[START OF Given data]

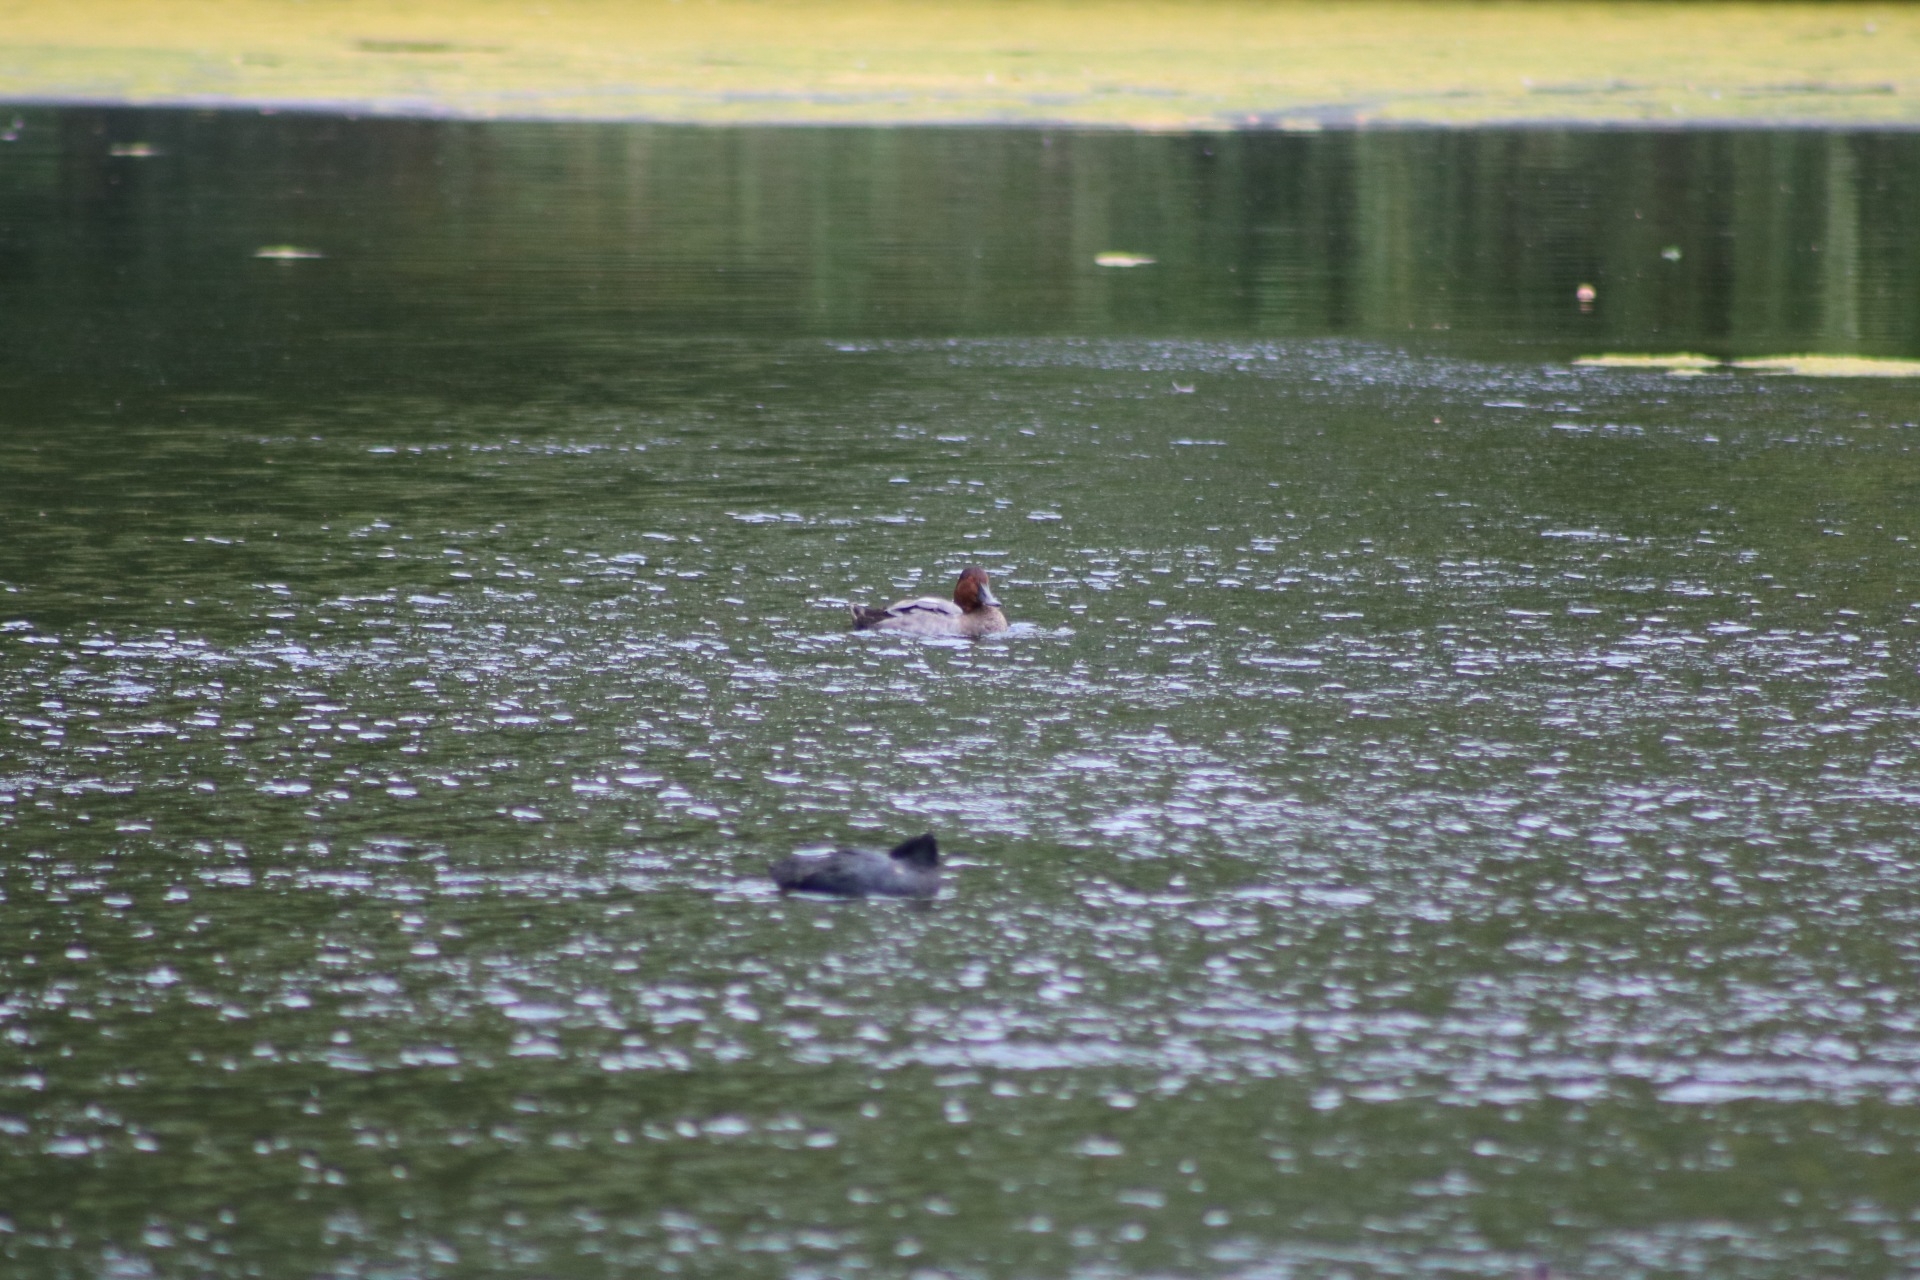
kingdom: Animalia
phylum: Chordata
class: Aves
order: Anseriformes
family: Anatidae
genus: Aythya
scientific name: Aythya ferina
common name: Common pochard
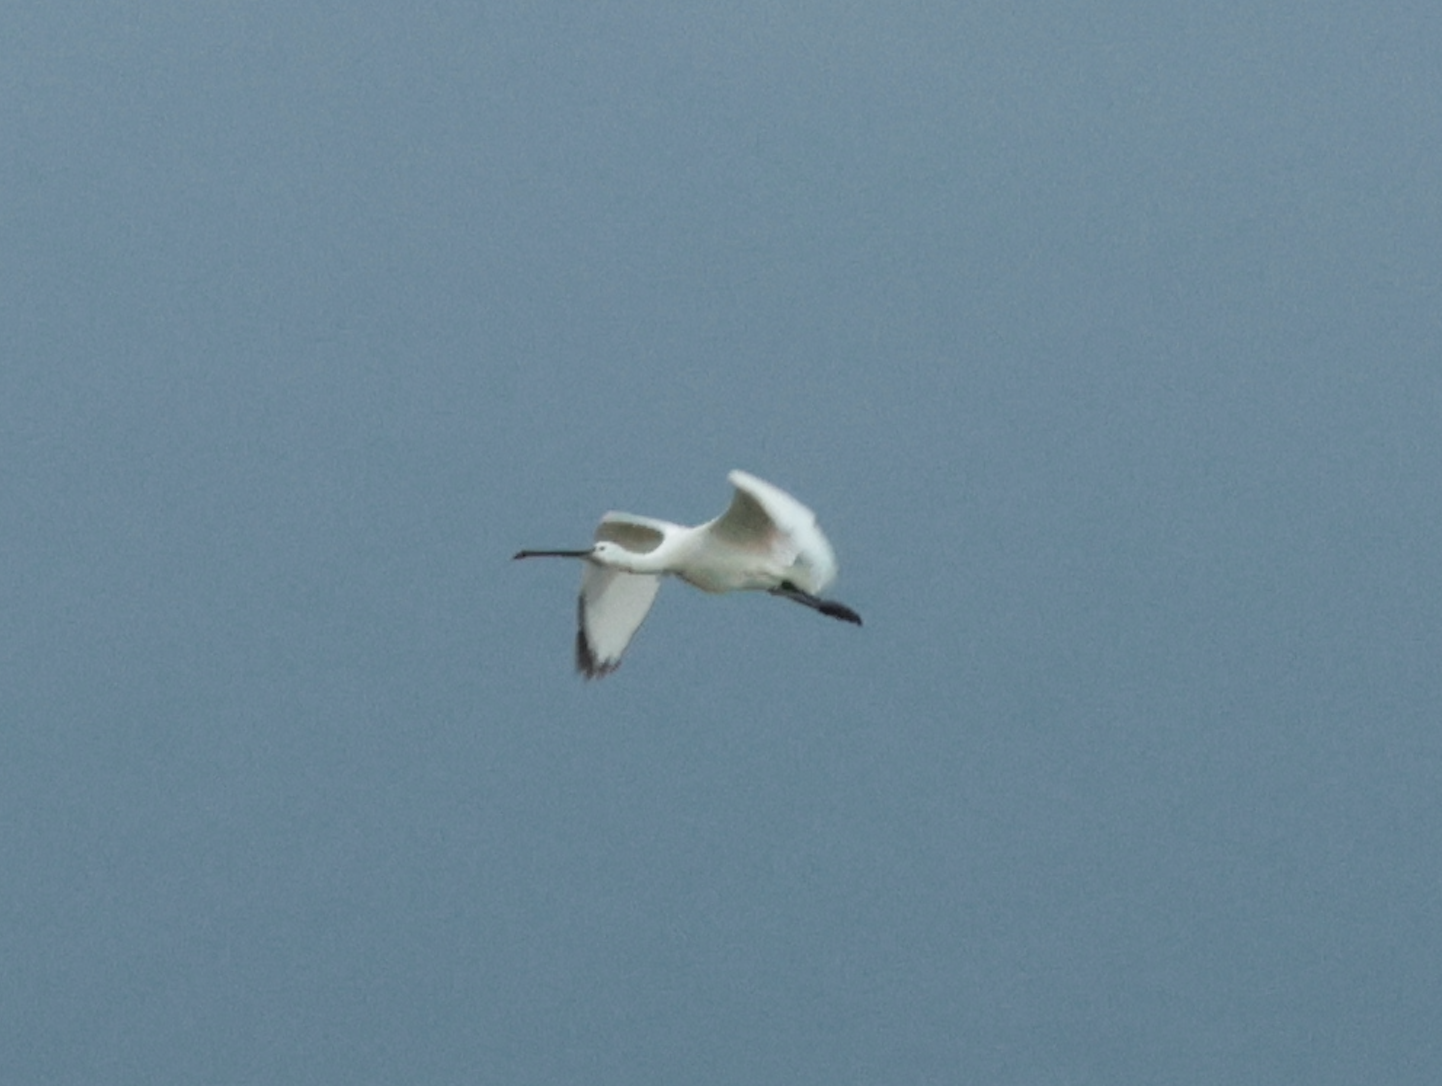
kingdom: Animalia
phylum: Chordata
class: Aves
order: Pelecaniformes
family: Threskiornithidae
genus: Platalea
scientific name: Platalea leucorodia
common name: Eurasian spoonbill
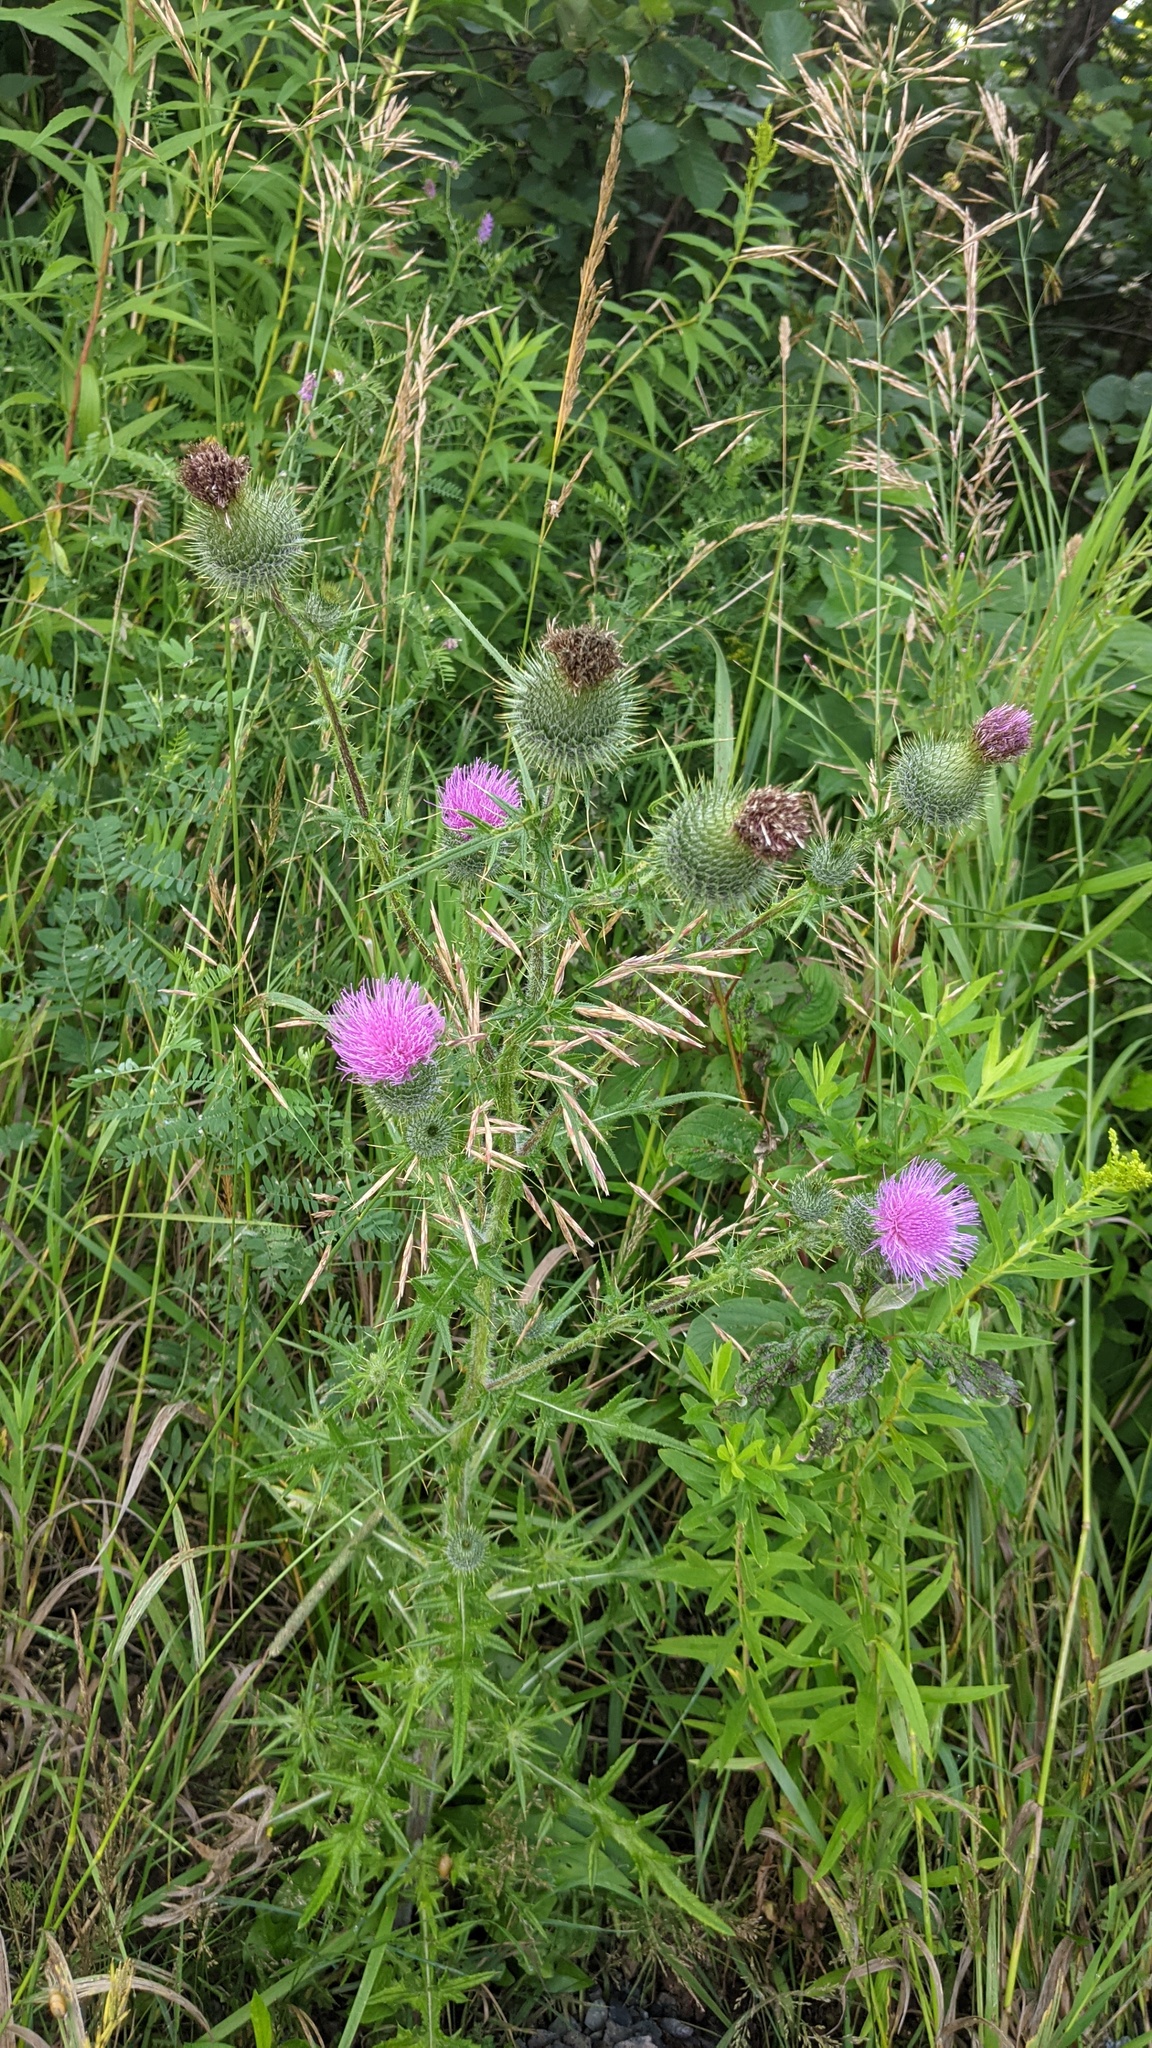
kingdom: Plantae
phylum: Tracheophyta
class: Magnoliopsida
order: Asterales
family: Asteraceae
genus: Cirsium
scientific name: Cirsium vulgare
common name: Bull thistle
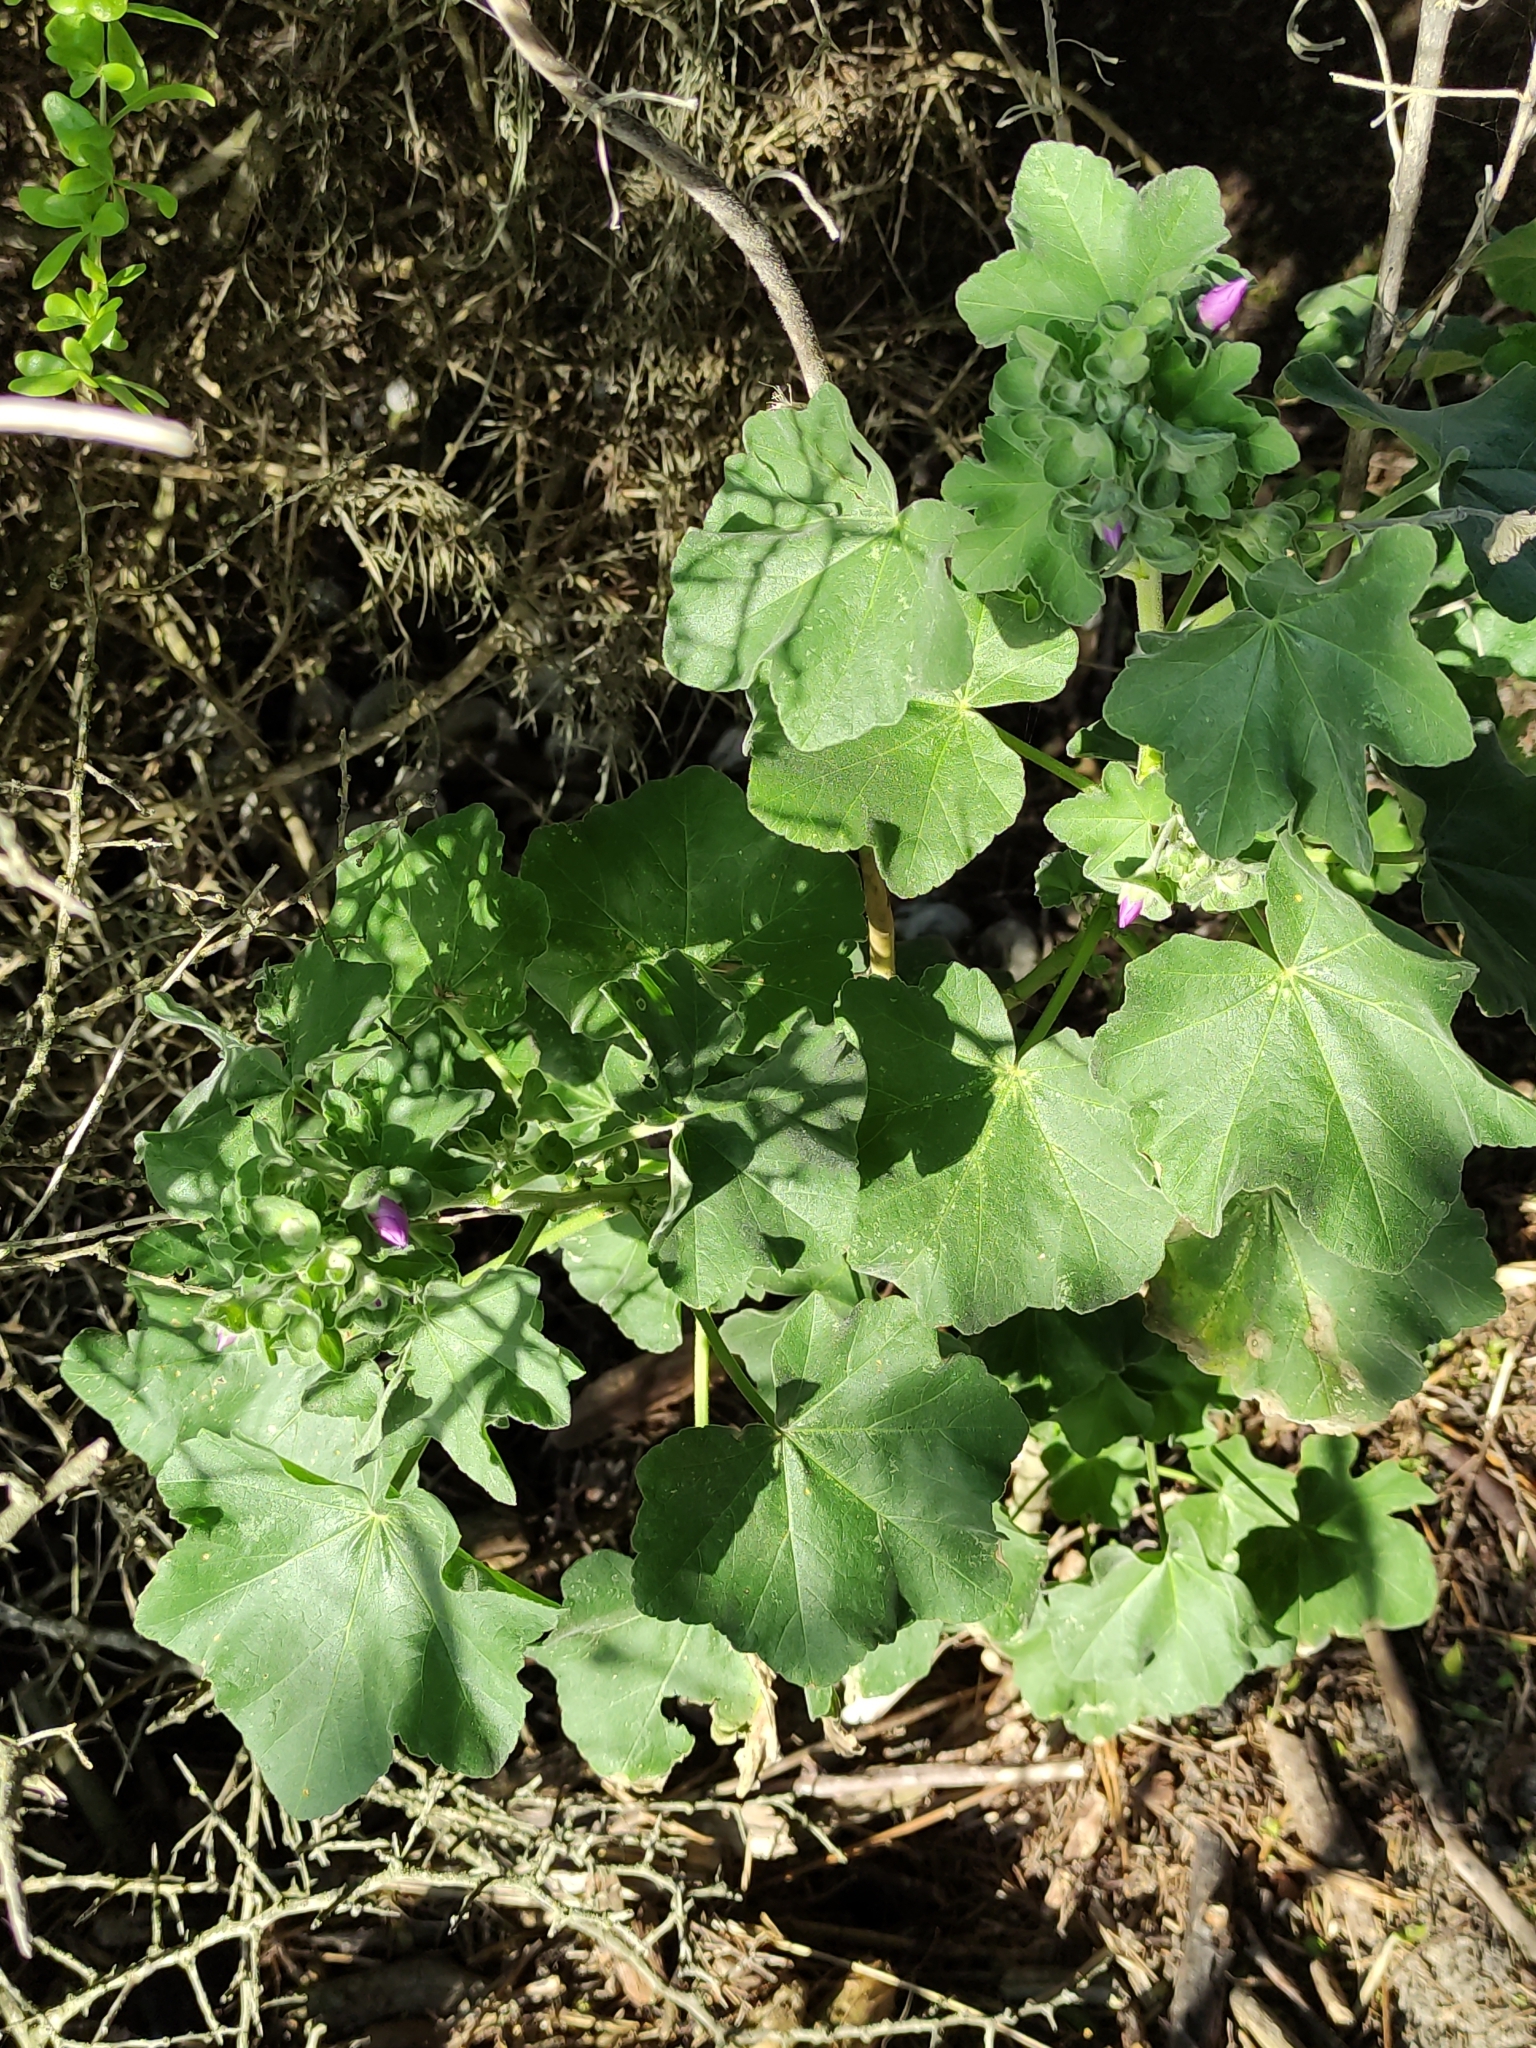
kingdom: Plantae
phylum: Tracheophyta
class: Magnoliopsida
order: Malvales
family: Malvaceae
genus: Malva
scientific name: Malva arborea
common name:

[END OF Given data]

Turn the lines of all the records above into a single numbered list, skipping any blank lines and leaving the pictures out.

▸ Response to this exercise:
1. kingdom: Animalia
2. phylum: Chordata
3. class: Aves
4. order: Anseriformes
5. family: Anatidae
6. genus: Aythya
7. scientific name: Aythya ferina
8. common name: Common pochard
9. kingdom: Animalia
10. phylum: Chordata
11. class: Aves
12. order: Pelecaniformes
13. family: Threskiornithidae
14. genus: Platalea
15. scientific name: Platalea leucorodia
16. common name: Eurasian spoonbill
17. kingdom: Plantae
18. phylum: Tracheophyta
19. class: Magnoliopsida
20. order: Asterales
21. family: Asteraceae
22. genus: Cirsium
23. scientific name: Cirsium vulgare
24. common name: Bull thistle
25. kingdom: Plantae
26. phylum: Tracheophyta
27. class: Magnoliopsida
28. order: Malvales
29. family: Malvaceae
30. genus: Malva
31. scientific name: Malva arborea
32. common name:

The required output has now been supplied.